WHAT YOU WILL DO: Rewrite everything from the start of the records down to the line containing "und Rangierloks / Te III 121-179 Te 212", substituting "Switzerland" for each "Schweiz" and keeping the rest unchanged.

:: DATA FOR THIS TASK

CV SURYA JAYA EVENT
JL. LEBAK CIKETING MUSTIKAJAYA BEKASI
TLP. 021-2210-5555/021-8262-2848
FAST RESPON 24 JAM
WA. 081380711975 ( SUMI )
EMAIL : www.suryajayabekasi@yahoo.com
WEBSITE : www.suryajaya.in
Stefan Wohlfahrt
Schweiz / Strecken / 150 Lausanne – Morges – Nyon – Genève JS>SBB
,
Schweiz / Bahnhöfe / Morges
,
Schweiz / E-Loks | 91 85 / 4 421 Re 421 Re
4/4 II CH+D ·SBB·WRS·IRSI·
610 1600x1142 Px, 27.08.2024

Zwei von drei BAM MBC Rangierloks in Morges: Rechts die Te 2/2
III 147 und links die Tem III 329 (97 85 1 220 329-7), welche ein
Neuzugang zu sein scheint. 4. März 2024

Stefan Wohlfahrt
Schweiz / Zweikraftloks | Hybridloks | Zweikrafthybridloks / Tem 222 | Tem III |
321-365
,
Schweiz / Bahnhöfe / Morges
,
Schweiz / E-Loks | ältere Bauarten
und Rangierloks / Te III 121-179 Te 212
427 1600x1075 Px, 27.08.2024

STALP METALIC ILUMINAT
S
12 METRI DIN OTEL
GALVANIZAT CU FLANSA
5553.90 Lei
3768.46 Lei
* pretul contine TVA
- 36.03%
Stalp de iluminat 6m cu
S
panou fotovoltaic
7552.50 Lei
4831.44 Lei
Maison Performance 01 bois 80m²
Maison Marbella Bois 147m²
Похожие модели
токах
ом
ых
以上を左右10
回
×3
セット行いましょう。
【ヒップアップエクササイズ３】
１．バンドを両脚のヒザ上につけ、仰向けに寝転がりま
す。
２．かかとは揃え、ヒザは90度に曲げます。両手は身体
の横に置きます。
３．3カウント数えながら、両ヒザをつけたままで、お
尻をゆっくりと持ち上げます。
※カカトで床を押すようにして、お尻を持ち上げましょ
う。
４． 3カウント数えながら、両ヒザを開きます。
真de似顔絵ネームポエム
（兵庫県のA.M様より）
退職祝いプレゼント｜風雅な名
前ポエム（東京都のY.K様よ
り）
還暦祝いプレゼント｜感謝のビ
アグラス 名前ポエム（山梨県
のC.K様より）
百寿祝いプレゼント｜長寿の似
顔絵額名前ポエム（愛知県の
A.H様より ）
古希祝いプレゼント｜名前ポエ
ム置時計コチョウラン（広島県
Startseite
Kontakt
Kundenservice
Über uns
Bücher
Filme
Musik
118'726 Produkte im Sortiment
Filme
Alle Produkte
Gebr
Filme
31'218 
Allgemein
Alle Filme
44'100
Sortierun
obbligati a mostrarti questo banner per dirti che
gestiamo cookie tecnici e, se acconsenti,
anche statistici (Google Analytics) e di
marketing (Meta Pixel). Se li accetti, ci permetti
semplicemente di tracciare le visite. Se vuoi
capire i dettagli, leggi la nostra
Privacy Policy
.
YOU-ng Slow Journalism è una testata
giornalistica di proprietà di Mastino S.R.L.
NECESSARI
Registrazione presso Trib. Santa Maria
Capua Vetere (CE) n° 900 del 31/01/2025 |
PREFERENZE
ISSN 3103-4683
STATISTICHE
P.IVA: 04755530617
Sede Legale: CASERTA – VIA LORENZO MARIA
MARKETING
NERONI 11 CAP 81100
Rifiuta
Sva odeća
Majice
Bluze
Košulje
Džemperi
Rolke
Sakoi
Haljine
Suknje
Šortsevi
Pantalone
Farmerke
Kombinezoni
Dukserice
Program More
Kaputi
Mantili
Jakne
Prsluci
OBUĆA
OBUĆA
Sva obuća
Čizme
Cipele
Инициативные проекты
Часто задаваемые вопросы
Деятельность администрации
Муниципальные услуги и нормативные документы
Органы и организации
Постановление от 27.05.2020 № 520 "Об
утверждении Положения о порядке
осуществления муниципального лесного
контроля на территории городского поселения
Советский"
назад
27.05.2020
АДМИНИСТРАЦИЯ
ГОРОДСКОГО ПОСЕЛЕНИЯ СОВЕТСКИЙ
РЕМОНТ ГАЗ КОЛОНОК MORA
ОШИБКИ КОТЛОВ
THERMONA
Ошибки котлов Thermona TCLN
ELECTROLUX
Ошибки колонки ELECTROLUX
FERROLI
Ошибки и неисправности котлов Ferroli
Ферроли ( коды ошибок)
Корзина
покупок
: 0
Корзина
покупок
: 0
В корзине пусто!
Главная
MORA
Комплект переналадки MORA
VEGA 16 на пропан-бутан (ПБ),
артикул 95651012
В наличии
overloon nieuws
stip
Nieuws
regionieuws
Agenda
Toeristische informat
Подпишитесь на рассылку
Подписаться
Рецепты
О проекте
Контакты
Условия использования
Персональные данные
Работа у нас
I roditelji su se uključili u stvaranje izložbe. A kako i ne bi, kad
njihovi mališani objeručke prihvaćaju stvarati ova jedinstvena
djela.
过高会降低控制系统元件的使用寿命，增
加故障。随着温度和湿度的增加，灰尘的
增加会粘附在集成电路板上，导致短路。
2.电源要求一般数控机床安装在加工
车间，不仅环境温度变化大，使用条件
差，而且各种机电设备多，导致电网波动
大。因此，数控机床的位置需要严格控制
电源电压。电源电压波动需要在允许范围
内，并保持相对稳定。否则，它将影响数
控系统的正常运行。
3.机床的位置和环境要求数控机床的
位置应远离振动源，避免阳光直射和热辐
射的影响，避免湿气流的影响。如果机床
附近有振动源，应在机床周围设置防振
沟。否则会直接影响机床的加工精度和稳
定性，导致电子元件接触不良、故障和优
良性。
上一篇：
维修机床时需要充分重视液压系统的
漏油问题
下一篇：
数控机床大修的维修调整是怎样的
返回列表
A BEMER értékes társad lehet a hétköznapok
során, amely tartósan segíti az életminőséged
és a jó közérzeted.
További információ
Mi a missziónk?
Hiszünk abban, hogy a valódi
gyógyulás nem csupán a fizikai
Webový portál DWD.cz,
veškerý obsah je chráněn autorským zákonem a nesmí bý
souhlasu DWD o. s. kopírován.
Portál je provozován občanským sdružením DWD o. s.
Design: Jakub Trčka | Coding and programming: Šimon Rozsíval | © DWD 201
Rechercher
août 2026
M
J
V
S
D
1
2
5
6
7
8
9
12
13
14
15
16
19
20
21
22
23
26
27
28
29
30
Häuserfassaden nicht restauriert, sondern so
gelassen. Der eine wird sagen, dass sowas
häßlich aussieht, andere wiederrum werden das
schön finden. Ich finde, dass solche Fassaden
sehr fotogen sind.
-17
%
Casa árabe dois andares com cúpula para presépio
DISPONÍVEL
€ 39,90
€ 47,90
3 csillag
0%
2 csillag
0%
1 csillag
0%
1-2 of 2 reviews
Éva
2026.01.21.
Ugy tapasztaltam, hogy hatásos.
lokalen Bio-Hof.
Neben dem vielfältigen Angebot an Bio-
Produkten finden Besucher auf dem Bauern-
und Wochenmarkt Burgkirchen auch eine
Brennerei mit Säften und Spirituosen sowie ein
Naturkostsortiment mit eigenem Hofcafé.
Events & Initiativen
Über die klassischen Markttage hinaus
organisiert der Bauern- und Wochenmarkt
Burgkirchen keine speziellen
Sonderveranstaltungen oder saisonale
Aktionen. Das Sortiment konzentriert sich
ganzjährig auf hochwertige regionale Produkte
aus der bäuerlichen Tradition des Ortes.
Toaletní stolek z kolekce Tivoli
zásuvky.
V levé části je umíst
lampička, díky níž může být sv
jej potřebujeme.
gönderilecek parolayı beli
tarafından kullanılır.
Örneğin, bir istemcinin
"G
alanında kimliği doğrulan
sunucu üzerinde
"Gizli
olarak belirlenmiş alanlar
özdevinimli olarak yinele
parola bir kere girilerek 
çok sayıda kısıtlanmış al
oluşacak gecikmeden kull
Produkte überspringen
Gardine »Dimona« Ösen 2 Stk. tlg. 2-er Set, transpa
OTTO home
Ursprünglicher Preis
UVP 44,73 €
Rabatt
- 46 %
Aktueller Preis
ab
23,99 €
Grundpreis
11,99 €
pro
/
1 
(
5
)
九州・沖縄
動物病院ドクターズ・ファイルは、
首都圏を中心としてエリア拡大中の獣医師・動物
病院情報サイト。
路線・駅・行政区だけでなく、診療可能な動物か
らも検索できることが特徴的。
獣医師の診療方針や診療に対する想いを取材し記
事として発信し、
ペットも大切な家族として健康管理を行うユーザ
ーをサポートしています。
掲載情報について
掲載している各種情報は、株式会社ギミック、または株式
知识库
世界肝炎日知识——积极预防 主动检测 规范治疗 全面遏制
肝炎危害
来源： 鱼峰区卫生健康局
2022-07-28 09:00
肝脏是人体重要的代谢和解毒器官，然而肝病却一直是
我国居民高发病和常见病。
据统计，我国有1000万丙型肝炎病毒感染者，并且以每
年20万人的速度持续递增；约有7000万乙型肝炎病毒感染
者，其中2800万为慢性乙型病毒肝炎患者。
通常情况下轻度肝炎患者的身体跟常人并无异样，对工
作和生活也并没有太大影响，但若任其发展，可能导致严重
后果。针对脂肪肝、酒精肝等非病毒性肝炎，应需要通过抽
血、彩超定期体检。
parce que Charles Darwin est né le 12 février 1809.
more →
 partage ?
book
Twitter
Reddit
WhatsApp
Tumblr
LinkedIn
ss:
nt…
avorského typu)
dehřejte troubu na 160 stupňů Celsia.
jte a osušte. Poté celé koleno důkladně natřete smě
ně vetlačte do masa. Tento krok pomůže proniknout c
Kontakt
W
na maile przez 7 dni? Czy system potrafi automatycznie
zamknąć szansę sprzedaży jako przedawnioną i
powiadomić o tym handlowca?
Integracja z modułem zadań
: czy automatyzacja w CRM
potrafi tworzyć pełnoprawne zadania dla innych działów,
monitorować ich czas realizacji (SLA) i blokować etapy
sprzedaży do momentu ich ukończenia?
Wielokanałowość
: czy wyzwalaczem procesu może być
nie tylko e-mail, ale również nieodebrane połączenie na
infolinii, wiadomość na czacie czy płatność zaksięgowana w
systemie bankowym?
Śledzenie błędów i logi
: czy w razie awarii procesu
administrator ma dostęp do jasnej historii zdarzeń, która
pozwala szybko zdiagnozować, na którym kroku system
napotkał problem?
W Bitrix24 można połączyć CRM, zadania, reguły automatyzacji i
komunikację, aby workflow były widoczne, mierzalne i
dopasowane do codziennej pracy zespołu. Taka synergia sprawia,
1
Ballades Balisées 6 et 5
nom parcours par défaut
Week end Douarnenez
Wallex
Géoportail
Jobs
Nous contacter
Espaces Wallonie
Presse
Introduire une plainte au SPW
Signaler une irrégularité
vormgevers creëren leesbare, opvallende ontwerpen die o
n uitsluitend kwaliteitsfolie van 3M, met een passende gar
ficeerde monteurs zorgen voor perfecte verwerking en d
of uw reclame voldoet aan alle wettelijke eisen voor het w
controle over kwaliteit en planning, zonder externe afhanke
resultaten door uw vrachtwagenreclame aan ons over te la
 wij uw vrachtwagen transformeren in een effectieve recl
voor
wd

::::

EXPECTED ANSWER:
CV SURYA JAYA EVENT
JL. LEBAK CIKETING MUSTIKAJAYA BEKASI
TLP. 021-2210-5555/021-8262-2848
FAST RESPON 24 JAM
WA. 081380711975 ( SUMI )
EMAIL : www.suryajayabekasi@yahoo.com
WEBSITE : www.suryajaya.in
Stefan Wohlfahrt
Switzerland / Strecken / 150 Lausanne – Morges – Nyon – Genève JS>SBB
,
Switzerland / Bahnhöfe / Morges
,
Switzerland / E-Loks | 91 85 / 4 421 Re 421 Re
4/4 II CH+D ·SBB·WRS·IRSI·
610 1600x1142 Px, 27.08.2024

Zwei von drei BAM MBC Rangierloks in Morges: Rechts die Te 2/2
III 147 und links die Tem III 329 (97 85 1 220 329-7), welche ein
Neuzugang zu sein scheint. 4. März 2024

Stefan Wohlfahrt
Switzerland / Zweikraftloks | Hybridloks | Zweikrafthybridloks / Tem 222 | Tem III |
321-365
,
Switzerland / Bahnhöfe / Morges
,
Switzerland / E-Loks | ältere Bauarten
und Rangierloks / Te III 121-179 Te 212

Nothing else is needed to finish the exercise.